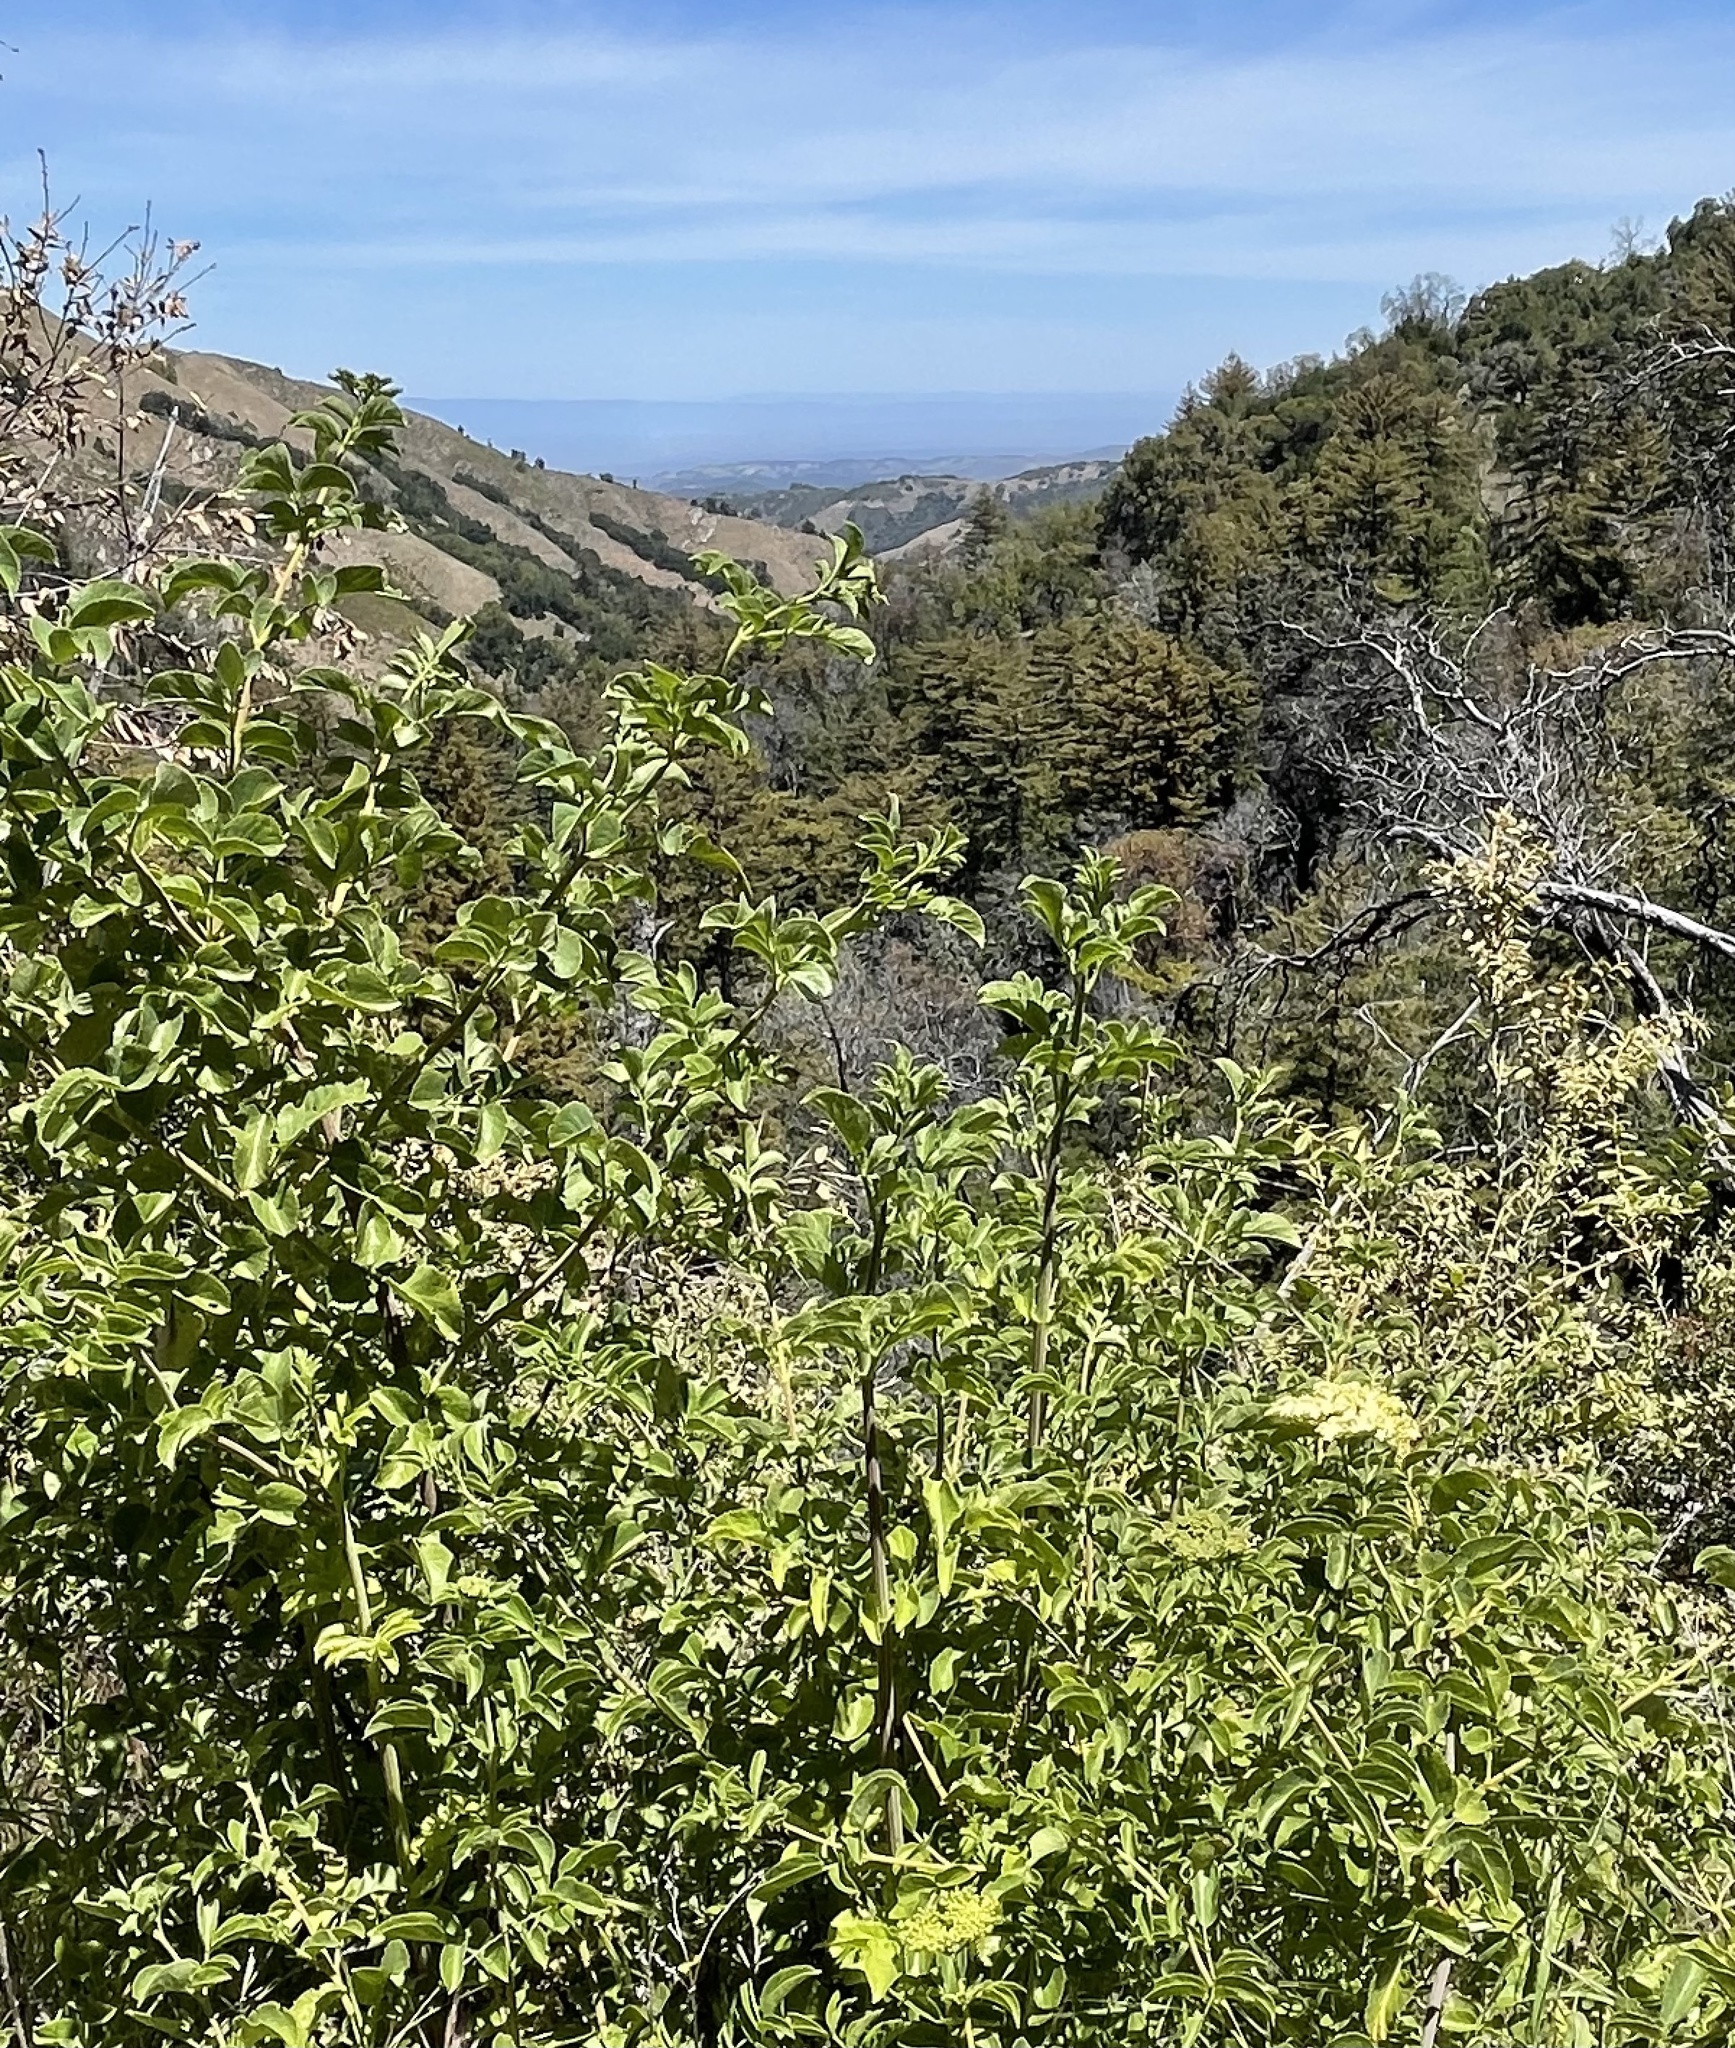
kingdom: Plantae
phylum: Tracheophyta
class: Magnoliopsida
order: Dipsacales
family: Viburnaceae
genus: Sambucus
• • • • •
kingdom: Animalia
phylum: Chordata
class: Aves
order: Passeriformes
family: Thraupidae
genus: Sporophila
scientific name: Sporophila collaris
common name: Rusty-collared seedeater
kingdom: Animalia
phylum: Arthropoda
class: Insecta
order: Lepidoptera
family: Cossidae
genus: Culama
• • • • •
**TASK DIRECTIONS**
Reproduce everything from the line containing "scientific name: Sporophila collaris" down to the line containing "genus: Culama", substituting "vernacular name" for "common name" and leaving all else unchanged.

**TASK RESULT**
scientific name: Sporophila collaris
vernacular name: Rusty-collared seedeater
kingdom: Animalia
phylum: Arthropoda
class: Insecta
order: Lepidoptera
family: Cossidae
genus: Culama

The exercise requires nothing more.